Handball: HSG Rauxel-Schwerin

Trennung von Mertmann steht bereits seit Februar fest

Castrop-Rauxel - In dieser Woche ist bekannt geworden, dass Trainer Randolf Mertmann die Handballer der HSG Rauxel-Schwerin, die Platz elf in der Bezirksliga belegen, nach der Saison verlassen wird. Im Interview äußert er sich über die Gründe.

Herr Mertmann, Sie und die HSG gehen getrennte Wege. Seit wann steht diese Entscheidung fest?

Der Vereinsvorsitzende Karl Schiemann hat mich Anfang Februar zu einem Gespräch gebeten. Darin haben wir uns darauf verständigt, dass wir unsere Zusammenarbeit nicht fortsetzen werden. Der Anstoß kam von den HSG-Verantwortlichen, die offenbar mehr erwartet hatten, nachdem die erfolgreichen A-Jugendspieler aufgerückt waren. Ich hatte aber auch selbst schon Zweifel, ob ich noch weitermachen sollte.

Was hat Ihnen nicht gefallen?

Ich war häufiger mit der Einstellung nicht zufrieden, insbesondere wenn es um die Trainingsbeteiligung ging. Immer wieder hat es Absagen 20 Minuten vor Trainingsbeginn gegeben. Das muss nicht sein. Ich denke schon, dass man es schaffen kann, regelmäßig zweimal pro Woche 90 Minuten zu trainieren.

Haben Sie selbst Fehler gemacht?

Natürlich muss ich es mir ankreiden, wenn die Mannschaft in den Spielen zu selten ihr Leistungsvermögen abruft. Ich habe mir aber auch vorgenommen, künftig als Trainer noch deutlicher durchzusetzen, was ich mir vorstelle, und mich nicht auf zu viele Diskussionen einzulassen. Da muss ich mich ein wenig von meinem Berufsleben absetzen, wo ich gute Erfahrungen damit gemacht habe, anderen möglichst viel Freiraum in der Zusammenarbeit zu geben.

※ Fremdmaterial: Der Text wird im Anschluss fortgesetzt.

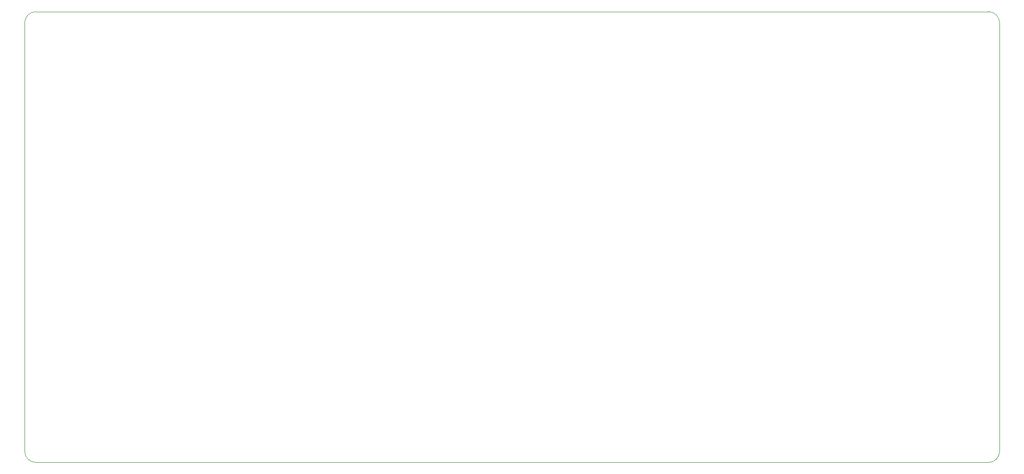
<source format=gm1>
G04 Layer_Color=16711935*
%FSLAX43Y43*%
%MOMM*%
G71*
G01*
G75*
%ADD121C,0.100*%
D121*
X200400Y133400D02*
G03*
X198400Y135400I-2000J0D01*
G01*
X27400Y135400D02*
G03*
X25400Y133400I0J-2000D01*
G01*
Y56400D02*
G03*
X27400Y54400I2000J0D01*
G01*
X198400D02*
G03*
X200400Y56400I0J2000D01*
G01*
X200400D02*
Y133400D01*
X27400Y135400D02*
X198400D01*
X25400Y133400D02*
X25400Y56400D01*
X27400Y54400D02*
X198400Y54400D01*
X200400Y133400D02*
G03*
X198400Y135400I-2000J0D01*
G01*
X27400Y135400D02*
G03*
X25400Y133400I0J-2000D01*
G01*
Y56400D02*
G03*
X27400Y54400I2000J0D01*
G01*
X198400D02*
G03*
X200400Y56400I0J2000D01*
G01*
X200400D02*
Y133400D01*
X27400Y135400D02*
X198400D01*
X25400Y133400D02*
X25400Y56400D01*
X27400Y54400D02*
X198400Y54400D01*
M02*

</source>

Sie wechseln zum SuS Olfen in die Kreisliga. Wie kam es zu diesem Engagement?

Zunächst habe ich überlegt, ob ich überhaupt eine neue Aufgabe im Handball übernehmen soll. Über Sven Greuel, den ich noch aus meiner Zeit als Spieler kenne, ist dann der Kontakt zustande gekommen. Olfen hat sich sehr um mich bemüht und das Probetraining ist gut gelaufen. Ich freue mich darauf, dort zu arbeiten.

Zunächst geht es aber darum, mit der HSG den Klassenverbleib zu schaffen. Haben Sie Bedenken, dass die Ankündigung Ihres Abschieds negative Auswirkungen haben könnte?

Überhaupt nicht. Die Mannschaft ist bereits seit Februar darüber informiert. Sie hat gerade zuletzt in den Spielen eine gute Einstellung gezeigt. Unser gemeinsames Ziel muss es sein, dass sie HSG auch in der nächsten Saison in der Bezirksliga spielt. Ich bin sehr zuversichtlich, dass wir das erreichen und eine schöne Abschlussfeier haben werden.

Die HSG hat für den kommenden Sonntag vor dem Spiel gegen den TuS Wellinghofen die Vorstellung Ihres Nachfolgers angekündigt. Haben Sie dabei ein komisches Gefühl?

Nein. Ich weiß ja schon, wer mein Nachfolger wird und kenne ihn gut. Überhaupt möchte ich noch einmal betonen, dass wir uns keineswegs im Bösen trennen. Die Zeit als Trainer bei der HSG habe ich insgesamt als angenehm empfunden. Die Atmosphäre im Verein ist sehr familiär und herzlich. Als Beispiel dafür möchte ich das besagte Gespräch mit Karl Schiemann über unsere Trennung anführen. Wir hatten dafür eigentlich zehn Minuten eingeplant, letztlich sind daraus mehr als eineinhalb Stunden geworden.